**Job item:** Please reproduce each line of the data below exactly as shown.

——

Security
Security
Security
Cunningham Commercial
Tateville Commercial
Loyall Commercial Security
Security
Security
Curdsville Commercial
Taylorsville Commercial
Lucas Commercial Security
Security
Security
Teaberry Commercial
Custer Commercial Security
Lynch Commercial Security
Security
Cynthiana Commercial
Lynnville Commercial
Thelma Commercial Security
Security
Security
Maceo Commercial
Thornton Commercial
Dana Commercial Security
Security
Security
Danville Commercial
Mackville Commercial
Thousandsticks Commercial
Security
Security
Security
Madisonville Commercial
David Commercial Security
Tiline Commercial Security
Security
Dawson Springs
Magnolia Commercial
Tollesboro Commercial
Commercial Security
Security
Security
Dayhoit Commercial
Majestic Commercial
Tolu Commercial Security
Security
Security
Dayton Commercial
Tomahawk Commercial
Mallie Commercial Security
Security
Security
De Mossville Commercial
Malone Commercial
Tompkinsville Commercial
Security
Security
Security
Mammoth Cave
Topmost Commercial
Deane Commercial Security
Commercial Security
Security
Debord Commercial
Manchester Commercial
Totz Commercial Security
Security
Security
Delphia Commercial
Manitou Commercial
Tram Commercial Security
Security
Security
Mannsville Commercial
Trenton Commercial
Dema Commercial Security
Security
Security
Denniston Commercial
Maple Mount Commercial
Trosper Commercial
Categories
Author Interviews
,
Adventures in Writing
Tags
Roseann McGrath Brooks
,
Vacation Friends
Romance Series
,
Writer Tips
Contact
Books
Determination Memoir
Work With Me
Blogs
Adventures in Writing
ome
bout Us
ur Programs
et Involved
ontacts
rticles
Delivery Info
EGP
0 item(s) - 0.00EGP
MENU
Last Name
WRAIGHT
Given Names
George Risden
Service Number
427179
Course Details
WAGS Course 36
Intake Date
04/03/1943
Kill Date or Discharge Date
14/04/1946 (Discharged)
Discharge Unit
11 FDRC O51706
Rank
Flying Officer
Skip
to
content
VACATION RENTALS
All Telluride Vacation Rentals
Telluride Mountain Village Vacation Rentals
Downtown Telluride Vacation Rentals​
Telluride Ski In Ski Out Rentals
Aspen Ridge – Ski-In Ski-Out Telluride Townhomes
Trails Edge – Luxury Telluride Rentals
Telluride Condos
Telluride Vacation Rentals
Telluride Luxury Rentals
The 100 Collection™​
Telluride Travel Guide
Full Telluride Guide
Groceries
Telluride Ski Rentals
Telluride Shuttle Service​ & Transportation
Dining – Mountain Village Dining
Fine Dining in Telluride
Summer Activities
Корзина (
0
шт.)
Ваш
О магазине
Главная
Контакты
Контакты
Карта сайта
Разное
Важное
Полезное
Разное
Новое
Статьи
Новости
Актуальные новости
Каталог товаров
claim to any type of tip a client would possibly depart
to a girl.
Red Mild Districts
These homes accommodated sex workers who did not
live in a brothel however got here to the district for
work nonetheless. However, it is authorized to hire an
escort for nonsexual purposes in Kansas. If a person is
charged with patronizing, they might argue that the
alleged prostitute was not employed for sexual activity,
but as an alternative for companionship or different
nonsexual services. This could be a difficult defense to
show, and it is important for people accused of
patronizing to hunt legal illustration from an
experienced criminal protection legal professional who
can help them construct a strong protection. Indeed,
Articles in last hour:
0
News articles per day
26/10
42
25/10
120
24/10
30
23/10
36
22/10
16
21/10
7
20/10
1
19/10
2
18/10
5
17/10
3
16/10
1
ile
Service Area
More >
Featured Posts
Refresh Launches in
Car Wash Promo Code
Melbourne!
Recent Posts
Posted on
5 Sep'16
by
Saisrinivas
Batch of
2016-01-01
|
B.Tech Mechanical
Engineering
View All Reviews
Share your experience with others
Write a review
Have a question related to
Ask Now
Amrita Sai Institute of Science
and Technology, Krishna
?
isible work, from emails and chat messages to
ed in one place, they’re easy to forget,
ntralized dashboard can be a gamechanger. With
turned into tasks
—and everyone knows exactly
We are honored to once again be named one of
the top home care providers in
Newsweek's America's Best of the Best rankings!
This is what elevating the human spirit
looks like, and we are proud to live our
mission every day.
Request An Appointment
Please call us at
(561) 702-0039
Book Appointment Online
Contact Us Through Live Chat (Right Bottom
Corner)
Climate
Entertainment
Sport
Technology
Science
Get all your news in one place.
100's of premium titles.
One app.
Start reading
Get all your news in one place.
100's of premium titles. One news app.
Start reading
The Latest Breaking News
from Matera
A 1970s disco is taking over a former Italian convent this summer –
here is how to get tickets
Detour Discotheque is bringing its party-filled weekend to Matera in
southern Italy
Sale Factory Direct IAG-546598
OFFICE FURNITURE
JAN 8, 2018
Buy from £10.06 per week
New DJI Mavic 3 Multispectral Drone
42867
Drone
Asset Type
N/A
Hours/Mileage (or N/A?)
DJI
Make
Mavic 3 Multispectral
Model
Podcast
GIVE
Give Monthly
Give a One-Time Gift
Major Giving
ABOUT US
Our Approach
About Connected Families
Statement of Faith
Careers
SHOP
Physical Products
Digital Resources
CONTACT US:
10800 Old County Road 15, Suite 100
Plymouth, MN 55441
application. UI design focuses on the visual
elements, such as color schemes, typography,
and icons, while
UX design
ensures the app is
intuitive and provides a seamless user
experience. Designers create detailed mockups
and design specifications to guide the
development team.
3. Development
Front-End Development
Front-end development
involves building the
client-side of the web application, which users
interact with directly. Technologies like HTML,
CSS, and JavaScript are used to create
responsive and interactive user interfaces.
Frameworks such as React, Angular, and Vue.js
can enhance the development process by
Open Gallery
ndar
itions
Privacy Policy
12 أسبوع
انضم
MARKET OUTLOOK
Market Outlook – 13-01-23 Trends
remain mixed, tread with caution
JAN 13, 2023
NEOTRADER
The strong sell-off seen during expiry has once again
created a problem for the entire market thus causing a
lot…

——

**Solution:**
Security
Security
Security
Cunningham Commercial
Tateville Commercial
Loyall Commercial Security
Security
Security
Curdsville Commercial
Taylorsville Commercial
Lucas Commercial Security
Security
Security
Teaberry Commercial
Custer Commercial Security
Lynch Commercial Security
Security
Cynthiana Commercial
Lynnville Commercial
Thelma Commercial Security
Security
Security
Maceo Commercial
Thornton Commercial
Dana Commercial Security
Security
Security
Danville Commercial
Mackville Commercial
Thousandsticks Commercial
Security
Security
Security
Madisonville Commercial
David Commercial Security
Tiline Commercial Security
Security
Dawson Springs
Magnolia Commercial
Tollesboro Commercial
Commercial Security
Security
Security
Dayhoit Commercial
Majestic Commercial
Tolu Commercial Security
Security
Security
Dayton Commercial
Tomahawk Commercial
Mallie Commercial Security
Security
Security
De Mossville Commercial
Malone Commercial
Tompkinsville Commercial
Security
Security
Security
Mammoth Cave
Topmost Commercial
Deane Commercial Security
Commercial Security
Security
Debord Commercial
Manchester Commercial
Totz Commercial Security
Security
Security
Delphia Commercial
Manitou Commercial
Tram Commercial Security
Security
Security
Mannsville Commercial
Trenton Commercial
Dema Commercial Security
Security
Security
Denniston Commercial
Maple Mount Commercial
Trosper Commercial
Categories
Author Interviews
,
Adventures in Writing
Tags
Roseann McGrath Brooks
,
Vacation Friends
Romance Series
,
Writer Tips
Contact
Books
Determination Memoir
Work With Me
Blogs
Adventures in Writing
ome
bout Us
ur Programs
et Involved
ontacts
rticles
Delivery Info
EGP
0 item(s) - 0.00EGP
MENU
Last Name
WRAIGHT
Given Names
George Risden
Service Number
427179
Course Details
WAGS Course 36
Intake Date
04/03/1943
Kill Date or Discharge Date
14/04/1946 (Discharged)
Discharge Unit
11 FDRC O51706
Rank
Flying Officer
Skip
to
content
VACATION RENTALS
All Telluride Vacation Rentals
Telluride Mountain Village Vacation Rentals
Downtown Telluride Vacation Rentals​
Telluride Ski In Ski Out Rentals
Aspen Ridge – Ski-In Ski-Out Telluride Townhomes
Trails Edge – Luxury Telluride Rentals
Telluride Condos
Telluride Vacation Rentals
Telluride Luxury Rentals
The 100 Collection™​
Telluride Travel Guide
Full Telluride Guide
Groceries
Telluride Ski Rentals
Telluride Shuttle Service​ & Transportation
Dining – Mountain Village Dining
Fine Dining in Telluride
Summer Activities
Корзина (
0
шт.)
Ваш
О магазине
Главная
Контакты
Контакты
Карта сайта
Разное
Важное
Полезное
Разное
Новое
Статьи
Новости
Актуальные новости
Каталог товаров
claim to any type of tip a client would possibly depart
to a girl.
Red Mild Districts
These homes accommodated sex workers who did not
live in a brothel however got here to the district for
work nonetheless. However, it is authorized to hire an
escort for nonsexual purposes in Kansas. If a person is
charged with patronizing, they might argue that the
alleged prostitute was not employed for sexual activity,
but as an alternative for companionship or different
nonsexual services. This could be a difficult defense to
show, and it is important for people accused of
patronizing to hunt legal illustration from an
experienced criminal protection legal professional who
can help them construct a strong protection. Indeed,
Articles in last hour:
0
News articles per day
26/10
42
25/10
120
24/10
30
23/10
36
22/10
16
21/10
7
20/10
1
19/10
2
18/10
5
17/10
3
16/10
1
ile
Service Area
More >
Featured Posts
Refresh Launches in
Car Wash Promo Code
Melbourne!
Recent Posts
Posted on
5 Sep'16
by
Saisrinivas
Batch of
2016-01-01
|
B.Tech Mechanical
Engineering
View All Reviews
Share your experience with others
Write a review
Have a question related to
Ask Now
Amrita Sai Institute of Science
and Technology, Krishna
?
isible work, from emails and chat messages to
ed in one place, they’re easy to forget,
ntralized dashboard can be a gamechanger. With
turned into tasks
—and everyone knows exactly
We are honored to once again be named one of
the top home care providers in
Newsweek's America's Best of the Best rankings!
This is what elevating the human spirit
looks like, and we are proud to live our
mission every day.
Request An Appointment
Please call us at
(561) 702-0039
Book Appointment Online
Contact Us Through Live Chat (Right Bottom
Corner)
Climate
Entertainment
Sport
Technology
Science
Get all your news in one place.
100's of premium titles.
One app.
Start reading
Get all your news in one place.
100's of premium titles. One news app.
Start reading
The Latest Breaking News
from Matera
A 1970s disco is taking over a former Italian convent this summer –
here is how to get tickets
Detour Discotheque is bringing its party-filled weekend to Matera in
southern Italy
Sale Factory Direct IAG-546598
OFFICE FURNITURE
JAN 8, 2018
Buy from £10.06 per week
New DJI Mavic 3 Multispectral Drone
42867
Drone
Asset Type
N/A
Hours/Mileage (or N/A?)
DJI
Make
Mavic 3 Multispectral
Model
Podcast
GIVE
Give Monthly
Give a One-Time Gift
Major Giving
ABOUT US
Our Approach
About Connected Families
Statement of Faith
Careers
SHOP
Physical Products
Digital Resources
CONTACT US:
10800 Old County Road 15, Suite 100
Plymouth, MN 55441
application. UI design focuses on the visual
elements, such as color schemes, typography,
and icons, while
UX design
ensures the app is
intuitive and provides a seamless user
experience. Designers create detailed mockups
and design specifications to guide the
development team.
3. Development
Front-End Development
Front-end development
involves building the
client-side of the web application, which users
interact with directly. Technologies like HTML,
CSS, and JavaScript are used to create
responsive and interactive user interfaces.
Frameworks such as React, Angular, and Vue.js
can enhance the development process by
Open Gallery
ndar
itions
Privacy Policy
12 أسبوع
انضم
MARKET OUTLOOK
Market Outlook – 13-01-23 Trends
remain mixed, tread with caution
JAN 13, 2023
NEOTRADER
The strong sell-off seen during expiry has once again
created a problem for the entire market thus causing a
lot…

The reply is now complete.